Below, in advance of the screening on April 13th (click here for ticket details), our editor Chelsea Phillips-Carr discusses the ways in which these existential tensions present themselves in three of the films featured in the program.  

What does it mean to be defined by someone else? In most Western tellings of history (both in film and otherwise), one voice has been privileged above all others, a voice which is white, male, straight, cis, western, able-bodied. As such, marginalized peoples have been constantly interpreted by this white heteropatriarchal gaze. This year at the Images Festival (April 11th-April 18th), cléo journal will co-present Notes on Being.
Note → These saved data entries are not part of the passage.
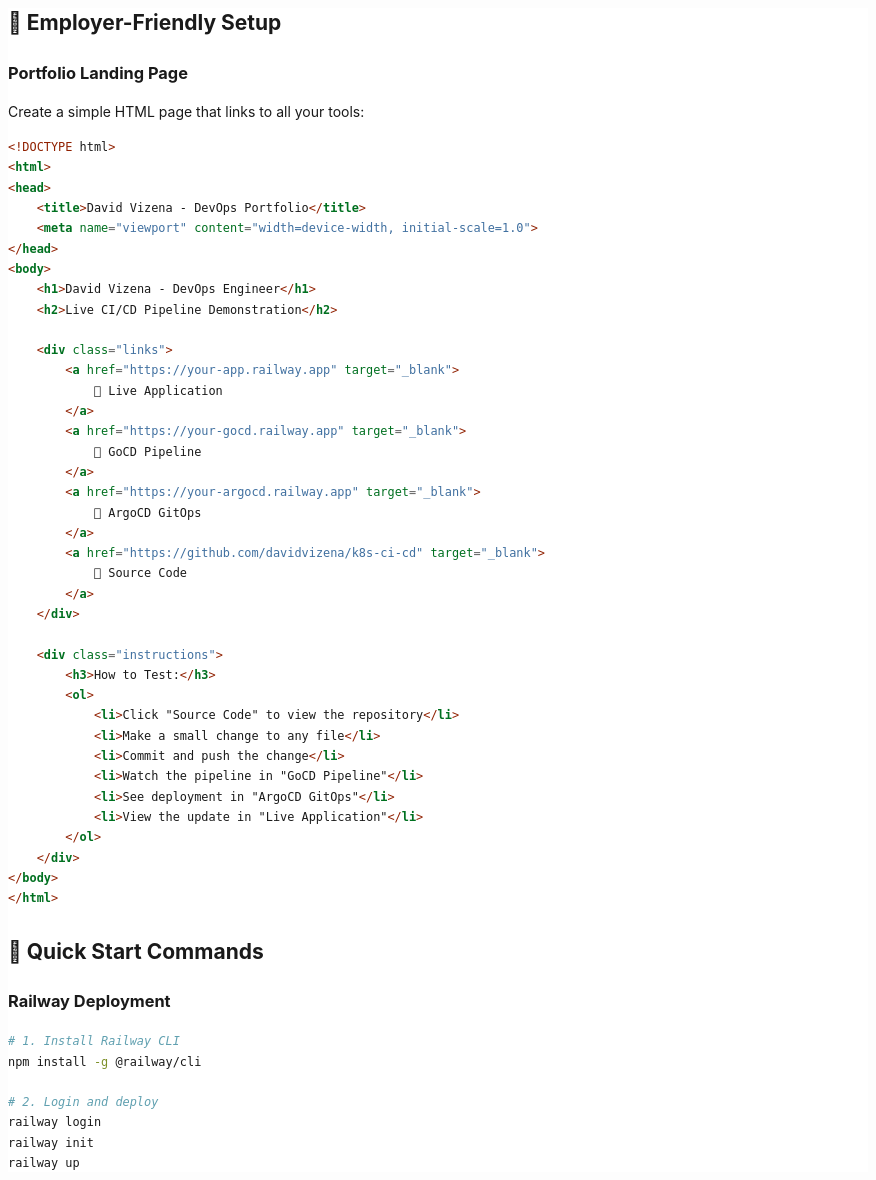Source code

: ## 🎯 Employer-Friendly Setup

### **Portfolio Landing Page**
Create a simple HTML page that links to all your tools:

```html
<!DOCTYPE html>
<html>
<head>
    <title>David Vizena - DevOps Portfolio</title>
    <meta name="viewport" content="width=device-width, initial-scale=1.0">
</head>
<body>
    <h1>David Vizena - DevOps Engineer</h1>
    <h2>Live CI/CD Pipeline Demonstration</h2>
    
    <div class="links">
        <a href="https://your-app.railway.app" target="_blank">
            🚀 Live Application
        </a>
        <a href="https://your-gocd.railway.app" target="_blank">
            🎯 GoCD Pipeline
        </a>
        <a href="https://your-argocd.railway.app" target="_blank">
            🔄 ArgoCD GitOps
        </a>
        <a href="https://github.com/davidvizena/k8s-ci-cd" target="_blank">
            📝 Source Code
        </a>
    </div>
    
    <div class="instructions">
        <h3>How to Test:</h3>
        <ol>
            <li>Click "Source Code" to view the repository</li>
            <li>Make a small change to any file</li>
            <li>Commit and push the change</li>
            <li>Watch the pipeline in "GoCD Pipeline"</li>
            <li>See deployment in "ArgoCD GitOps"</li>
            <li>View the update in "Live Application"</li>
        </ol>
    </div>
</body>
</html>
```

## 🚀 Quick Start Commands

### **Railway Deployment**
```bash
# 1. Install Railway CLI
npm install -g @railway/cli

# 2. Login and deploy
railway login
railway init
railway up
```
The program, featuring ten films by nine artists, looks to challenge the gaze which dominates western cinema, fiercely bringing the question of representation to the forefront.

The earliest film in the program is Chantal Akerman’s debut from 1968, Saute ma ville. In it, Akerman stars as a young woman who rushes to her apartment to begin chaotic domestic work. Her actions are voracious: she throws pots and pans from the cupboards while cleaning, she dumps a waterfall of soapy water onto her floor to mop, she cooks—then devours—pasta, and she polishes shoes so rigorously she blackens her white socks and bare legs. Akerman exhibits an immense energy and joie de vivre in her domestic tasks, which ironically culminates in her lighting some papers on fire, turning up the gas on her stove, and blowing herself up. A precursor to Jeanne Dielman, Akerman’s first short is an elaboration on women’s labour. She invigorates the domestic, bringing life to unseen work, while also pairing these actions with violent self-destruction. Taking the representation of gendered labour into her own hands, Akerman crafts a film that pierces through the banality of ‘women’s’ work—explosively subverting its mundanity.
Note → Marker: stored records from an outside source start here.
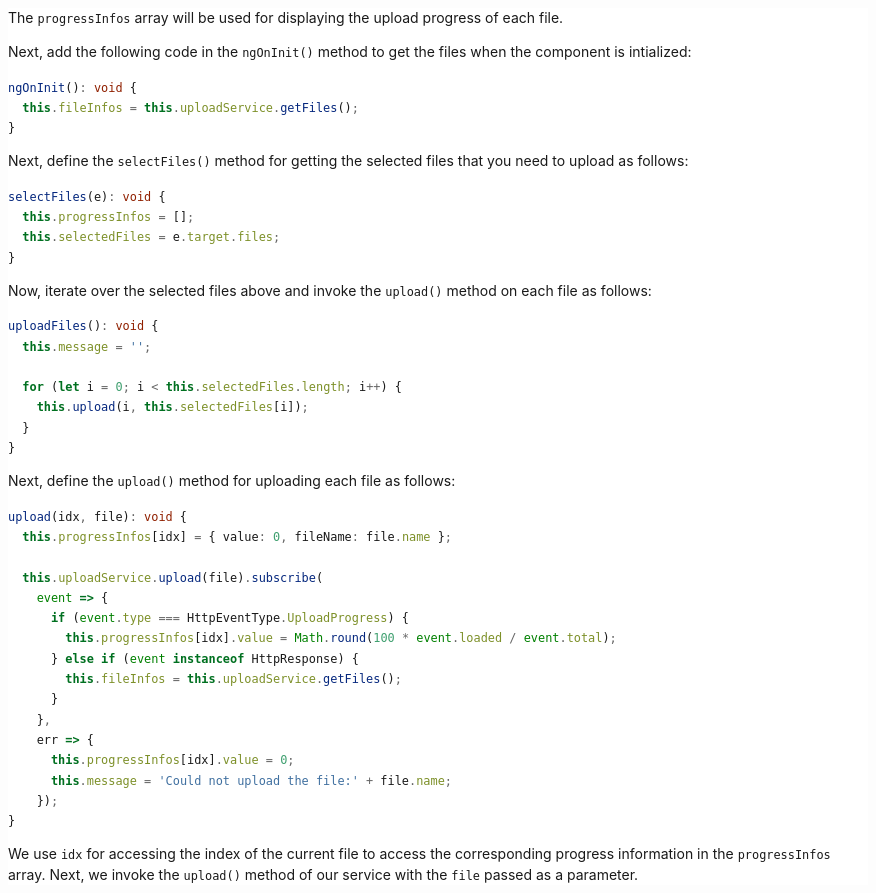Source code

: The  `progressInfos`  array will be used for displaying the upload progress of each file.

Next, add the following code in the  `ngOnInit()`  method to get the files when the component is intialized:

```ts
ngOnInit(): void {
  this.fileInfos = this.uploadService.getFiles();
}

```

Next, define the  `selectFiles()`  method for getting the selected files that you need to upload as follows:

```ts
selectFiles(e): void {
  this.progressInfos = [];
  this.selectedFiles = e.target.files;
}
```

Now, iterate over the selected files above and invoke the  `upload()`  method on each file as follows:

```ts
uploadFiles(): void {
  this.message = '';

  for (let i = 0; i < this.selectedFiles.length; i++) {
    this.upload(i, this.selectedFiles[i]);
  }
}
```

Next, define the  `upload()`  method for uploading each file as follows:

```ts
upload(idx, file): void {
  this.progressInfos[idx] = { value: 0, fileName: file.name };

  this.uploadService.upload(file).subscribe(
    event => {
      if (event.type === HttpEventType.UploadProgress) {
        this.progressInfos[idx].value = Math.round(100 * event.loaded / event.total);
      } else if (event instanceof HttpResponse) {
        this.fileInfos = this.uploadService.getFiles();
      }
    },
    err => {
      this.progressInfos[idx].value = 0;
      this.message = 'Could not upload the file:' + file.name;
    });
}
```

We use  `idx`  for accessing the index of the current file to access the corresponding progress information in the  `progressInfos`  array. Next, we invoke the  `upload()`  method of our service with the  `file`  passed as a parameter.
Still from Saute Ma Ville (Chantal Akerman)
Image credit: Criterion Channel

In Christopher Harris’ Halimuhfack (2016) the voice of author and anthropologist Zora Neale Hurston is lip-synced by an actor. With a backdrop of footage of Masai tribespeople from archival educational films, we hear Hurston discuss her documentation of African American folk songs. Where Akerman depicted an inverse of the traditional conception of gendered labour, Harris presents a total disruption of possible representation. The actor, exaggerated and out of sync with Hurston’s speech, takes up the author’s persona while being brashly inaccurate. We are made to consider how representations are constructed. Hurston, as a Black American anthropologist, is set against footage of anthropology from a white gaze, but Hurston’s depiction is one of melodrama. Media which posit themselves as inherently truthful (e.g documentary footage, archival recordings) are purposely manipulated, exposing the subjective nature of art. In order to question how we might interpret peoples and cultures, Harris outright ruptures representation as a concept.
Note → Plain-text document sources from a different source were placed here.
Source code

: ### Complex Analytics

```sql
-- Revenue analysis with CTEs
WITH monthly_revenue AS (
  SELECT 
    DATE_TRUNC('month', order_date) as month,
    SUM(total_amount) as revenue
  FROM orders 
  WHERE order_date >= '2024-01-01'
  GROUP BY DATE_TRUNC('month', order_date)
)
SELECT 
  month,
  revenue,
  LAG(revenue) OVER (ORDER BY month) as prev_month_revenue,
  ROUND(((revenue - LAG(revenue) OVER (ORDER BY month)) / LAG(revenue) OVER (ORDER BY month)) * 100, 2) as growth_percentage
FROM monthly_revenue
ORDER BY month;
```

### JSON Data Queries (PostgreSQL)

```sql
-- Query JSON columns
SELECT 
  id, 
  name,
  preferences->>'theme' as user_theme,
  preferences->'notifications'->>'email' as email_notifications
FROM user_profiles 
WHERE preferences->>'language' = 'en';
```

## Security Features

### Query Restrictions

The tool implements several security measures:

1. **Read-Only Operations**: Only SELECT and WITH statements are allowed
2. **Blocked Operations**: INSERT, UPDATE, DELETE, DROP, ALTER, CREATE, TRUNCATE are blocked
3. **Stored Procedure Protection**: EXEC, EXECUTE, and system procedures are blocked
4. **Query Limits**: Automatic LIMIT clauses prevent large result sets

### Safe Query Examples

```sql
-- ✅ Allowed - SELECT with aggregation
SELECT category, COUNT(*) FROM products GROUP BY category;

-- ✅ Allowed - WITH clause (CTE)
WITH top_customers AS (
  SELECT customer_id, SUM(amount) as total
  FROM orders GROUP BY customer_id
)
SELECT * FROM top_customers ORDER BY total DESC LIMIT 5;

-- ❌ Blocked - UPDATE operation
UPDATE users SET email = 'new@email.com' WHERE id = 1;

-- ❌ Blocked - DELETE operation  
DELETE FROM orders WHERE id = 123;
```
Image credit: Canyon Cinema

Looking to the more personal, Cauleen Smith challenges self-identity in Chronicles of a Lying Spirit (by Kelly Gabron) (1991). Over top of images and text, a man and a woman’s voice narrate the imagined biography of Smith and her alter-ego, Gabron. The male voice, flat and stark, speaks of the artist; the female, relaxed and echoing, speaks of herself. Smith brings forth a male gaze to challenge it directly, and forcefully. As the two voices talk, they become intertwined, dropping in and out of focus as they speak over each other. Smith demonstrates the difficulty in defining oneself when outside sources are trying to do that work for you. The biography repeating twice in the film, Chronicles allows us to dwell on the concept of subjective identities.

With a wide range of perspectives, Notes of Being is just that: a look at what it means to be. From the perspectives of marginalized artists, we are asked to consider how we are constructed, and by whom. Taking issue with the veracity of film for its oppressively dominant gaze, Notes on Being suggests new ways of existing cinematically.